AMP-Activated Protein Kinase Regulates Endothelial Cell Angiotensin-Converting Enzyme Expression via p53 and the Post-Transcriptional Regulation of microRNA-143/145

Rationale: High-angiotensin-converting enzyme (ACE)-levels are associated with cardiovascular disease, but little is known about the regulation of its expression. Objective: To assess the molecular mechanisms regulating endothelial ACE expression focusing on the role of the AMP-activated protein kinase (AMPK) and miR-143/145. Methods and Results: Shear stress decreased ACE expression in cultured endothelial cells, an effect prevented by downregulating AMPK alpha 2 but not AMPK alpha 1. AMPK alpha 2(-/-) mice expressed higher ACE levels than wild-type littermates resulting in impaired hindlimb vasodilatation to the ACE substrate, bradykinin. The latter response was also evident in animals lacking the AMPK alpha 2 subunit only in endothelial cells.

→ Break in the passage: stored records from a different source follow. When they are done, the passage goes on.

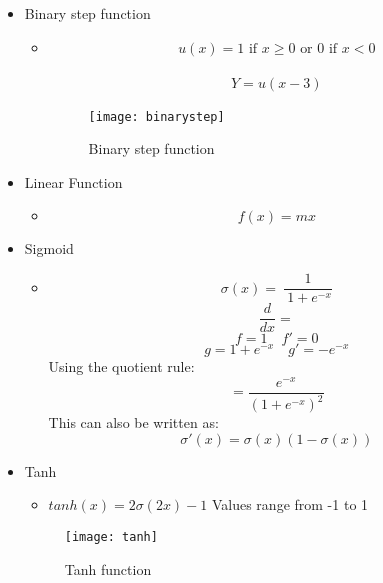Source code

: \documentclass{article}
\begin{document}
\begin{itemize}
    \item Binary step function
    \begin{itemize}
        \item \begin{align*}
            u(x) = 	1 \mbox{ if }  x \geq 0 \mbox{ or } 0 \mbox{ if } x <  0
        \end{align*}


     \begin{align*}
            Y = u(x-3)
        \end{align*}
        \begin{figure}[h!]
            \centering
            \texttt{[image: binarystep]}
            \caption{Binary step function}
        \end{figure}
    \end{itemize}


    \item Linear Function
        \begin{itemize}
            \item \begin{equation*}
            f(x) = mx
        \end{equation*}
        \end{itemize}


    \item Sigmoid
        \begin{itemize}
            \item
            $$\sigma(x)  =\:\frac{1}{\:1+e^{-x}}$$
            $$\frac{d}{dx} =$$
            $$f  = 1 \quad f' = 0$$
            $$g  = 1 + e^{-x} \quad g' = -e^{-x}$$
            Using the quotient rule:
            $$= \frac{e^{-x}}{{(1+e^{-x})}^2}$$
            This can also be written as:
            $$\sigma'(x) = \sigma(x)(1-\sigma(x))$$

        \end{itemize}


    \item Tanh
        \begin{itemize}
        \item $tanh(x) = 2\sigma(2x)-1$
        \itme Values range from -1 to 1
        \end{itemize}
        \begin{figure}[h!]
            \centering
            \texttt{[image: tanh]}
            \caption{Tanh function}
        \end{figure}



\end{itemize}
\end{document}
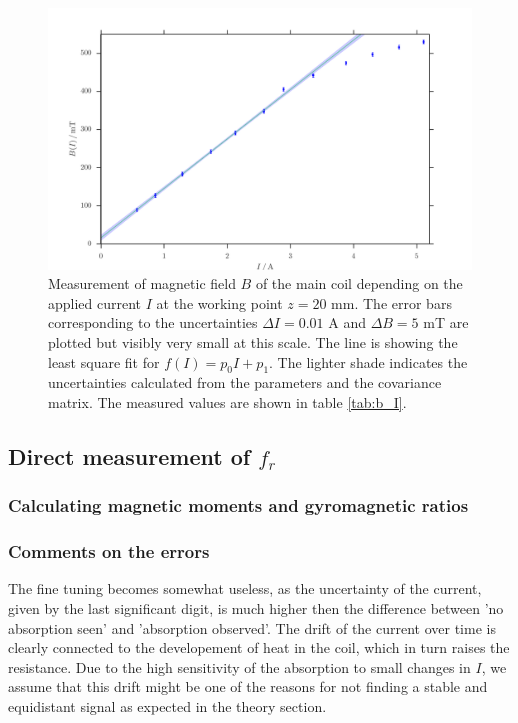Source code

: \begin{figure}
\includegraphics[width=\textwidth]{figures/b_I.pdf}
\caption{   
    Measurement of magnetic field $B$ of the main coil depending on the applied current 
    $I$ at the working point $z = 20$ mm. The error bars corresponding 
    to the uncertainties $\Delta I = 0.01$ A 
    and $\Delta B = 5$ mT are plotted but visibly very small at this scale. 
    The line is showing the least square fit for $f(I) = p_0 I + p_1$. The 
    lighter shade indicates the uncertainties calculated from the parameters 
    and the covariance matrix. 
    The measured values are shown in table \ref{tab:b_I}.
    }
\label{fig:b_I}
\end{figure}


\subsection{Direct measurement of $f_r$}
\subsubsection{Calculating magnetic moments and gyromagnetic ratios}



\subsubsection{Comments on the errors}
The fine tuning becomes somewhat useless, as the uncertainty of the current, given by the last 
significant digit, is much higher then the difference between 'no absorption seen' and 
'absorption observed'. The drift of the current over time is clearly connected to the developement 
of heat in the coil, which in turn raises the resistance. Due to the high sensitivity of the absorption 
to small changes in $I$, we assume that this drift might be one of the reasons for not finding 
a stable and equidistant signal as expected in the theory section.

In cultured endothelial cells, miR-143/145 levels were increased by shear stress in an AMPK alpha 2-dependent manner, and miR-143/145 overexpression decreased ACE expression. The effect of shear stress was unrelated to an increase in miR-143/145 promoter activity and transcription but could be attributed to post-transcriptional regulation of precursor-miR-143/145 by AMPK alpha 2. The AMPK substrate, p53, can enhance the post-transcriptional processing of several microRNAs, including miR-143/145. We found that shear stress elicited the AMPK alpha 2-dependent phosphorylation of p53 (on Ser15), and that p53 downregulation prevented the shear stress-induced decrease in ACE expression. Streptozotocin-induced diabetes mellitus in mice was studied as a pathophysiological model of altered AMPK activity. Diabetes mellitus increased tissue phosphorylation of the AMPK substrates, p53 and acetyl-coenzyme A carboxylase, changes that correlated with increased miR-143/145 levels and decreased ACE expression. Conclusions: AMPK alpha 2 suppresses endothelial ACE expression via the phosphorylation of p53 and upregulation of miR-143/145. Post-transcriptional regulation of miR-143/145 may contribute to the vascular complications associated with diabetes mellitus. (Circ Res. 2013; 112: 1150-1158.)